## Dataset entries
┄┄┄┄┄┄┄┄┄┄┄┄┄┄┄┄┄┄┄┄
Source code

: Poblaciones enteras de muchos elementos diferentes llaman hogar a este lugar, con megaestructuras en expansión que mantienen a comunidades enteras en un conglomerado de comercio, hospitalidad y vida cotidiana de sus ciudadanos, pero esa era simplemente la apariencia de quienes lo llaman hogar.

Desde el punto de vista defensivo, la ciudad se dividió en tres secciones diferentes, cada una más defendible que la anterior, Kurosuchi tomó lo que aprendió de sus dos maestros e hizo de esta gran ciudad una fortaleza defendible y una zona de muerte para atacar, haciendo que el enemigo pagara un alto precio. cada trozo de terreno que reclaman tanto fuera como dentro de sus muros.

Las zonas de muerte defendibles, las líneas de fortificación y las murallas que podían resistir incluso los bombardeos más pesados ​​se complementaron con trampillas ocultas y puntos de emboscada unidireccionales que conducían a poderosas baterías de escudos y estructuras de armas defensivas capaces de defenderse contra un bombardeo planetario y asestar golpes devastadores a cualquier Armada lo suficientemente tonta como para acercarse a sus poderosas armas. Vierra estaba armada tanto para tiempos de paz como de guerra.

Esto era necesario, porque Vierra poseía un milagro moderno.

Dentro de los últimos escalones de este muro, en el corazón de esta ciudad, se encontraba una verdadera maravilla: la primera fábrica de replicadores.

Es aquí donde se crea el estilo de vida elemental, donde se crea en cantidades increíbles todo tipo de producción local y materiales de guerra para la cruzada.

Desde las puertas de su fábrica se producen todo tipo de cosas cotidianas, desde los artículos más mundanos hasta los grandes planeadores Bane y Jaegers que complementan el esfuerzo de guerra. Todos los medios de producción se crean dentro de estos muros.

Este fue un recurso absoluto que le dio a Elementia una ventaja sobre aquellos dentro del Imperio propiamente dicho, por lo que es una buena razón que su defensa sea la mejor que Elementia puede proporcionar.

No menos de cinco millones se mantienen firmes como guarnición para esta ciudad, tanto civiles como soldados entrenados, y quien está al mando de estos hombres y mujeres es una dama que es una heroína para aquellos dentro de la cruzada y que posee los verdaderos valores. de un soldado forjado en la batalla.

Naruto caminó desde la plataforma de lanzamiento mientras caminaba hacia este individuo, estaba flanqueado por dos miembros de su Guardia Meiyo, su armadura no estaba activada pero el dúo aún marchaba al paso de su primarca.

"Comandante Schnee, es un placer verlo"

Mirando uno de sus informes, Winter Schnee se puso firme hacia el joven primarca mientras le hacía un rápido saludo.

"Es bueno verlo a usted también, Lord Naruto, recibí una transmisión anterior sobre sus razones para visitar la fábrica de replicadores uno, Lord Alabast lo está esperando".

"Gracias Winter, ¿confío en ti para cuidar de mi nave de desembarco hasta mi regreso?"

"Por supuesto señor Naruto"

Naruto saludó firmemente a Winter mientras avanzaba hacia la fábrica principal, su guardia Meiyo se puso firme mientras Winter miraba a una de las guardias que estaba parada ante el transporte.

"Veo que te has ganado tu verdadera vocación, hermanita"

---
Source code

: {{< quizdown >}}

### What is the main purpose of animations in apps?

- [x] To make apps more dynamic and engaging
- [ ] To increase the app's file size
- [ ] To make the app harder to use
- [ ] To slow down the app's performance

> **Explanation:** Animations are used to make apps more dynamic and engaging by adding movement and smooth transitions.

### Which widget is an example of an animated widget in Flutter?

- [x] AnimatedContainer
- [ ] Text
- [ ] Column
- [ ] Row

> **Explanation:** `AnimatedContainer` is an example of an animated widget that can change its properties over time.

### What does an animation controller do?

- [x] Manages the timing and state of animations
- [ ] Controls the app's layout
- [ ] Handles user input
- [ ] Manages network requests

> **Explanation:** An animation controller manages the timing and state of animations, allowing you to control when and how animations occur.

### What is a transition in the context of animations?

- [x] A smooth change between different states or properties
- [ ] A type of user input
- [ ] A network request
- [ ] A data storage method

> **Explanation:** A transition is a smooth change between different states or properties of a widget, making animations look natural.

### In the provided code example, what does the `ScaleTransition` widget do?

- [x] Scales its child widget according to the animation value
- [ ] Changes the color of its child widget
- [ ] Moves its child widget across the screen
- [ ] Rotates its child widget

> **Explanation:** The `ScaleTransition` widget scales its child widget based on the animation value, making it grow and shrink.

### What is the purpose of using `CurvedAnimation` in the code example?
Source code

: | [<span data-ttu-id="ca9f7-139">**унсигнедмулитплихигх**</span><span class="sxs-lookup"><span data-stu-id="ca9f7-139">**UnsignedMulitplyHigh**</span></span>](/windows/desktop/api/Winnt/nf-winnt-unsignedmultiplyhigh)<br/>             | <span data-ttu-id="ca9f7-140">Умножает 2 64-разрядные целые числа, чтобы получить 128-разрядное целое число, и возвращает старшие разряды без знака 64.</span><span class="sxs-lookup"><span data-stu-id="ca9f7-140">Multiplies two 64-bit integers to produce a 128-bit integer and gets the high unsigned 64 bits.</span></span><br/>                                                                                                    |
┄┄┄┄┄┄┄┄┄┄┄┄┄┄┄┄┄┄┄┄
Working through the data above, find every line holding "hacia" and copy it.

## Answer area
Naruto caminó desde la plataforma de lanzamiento mientras caminaba hacia este individuo, estaba flanqueado por dos miembros de su Guardia Meiyo, su armadura no estaba activada pero el dúo aún marchaba al paso de su primarca.
Mirando uno de sus informes, Winter Schnee se puso firme hacia el joven primarca mientras le hacía un rápido saludo.
Naruto saludó firmemente a Winter mientras avanzaba hacia la fábrica principal, su guardia Meiyo se puso firme mientras Winter miraba a una de las guardias que estaba parada ante el transporte.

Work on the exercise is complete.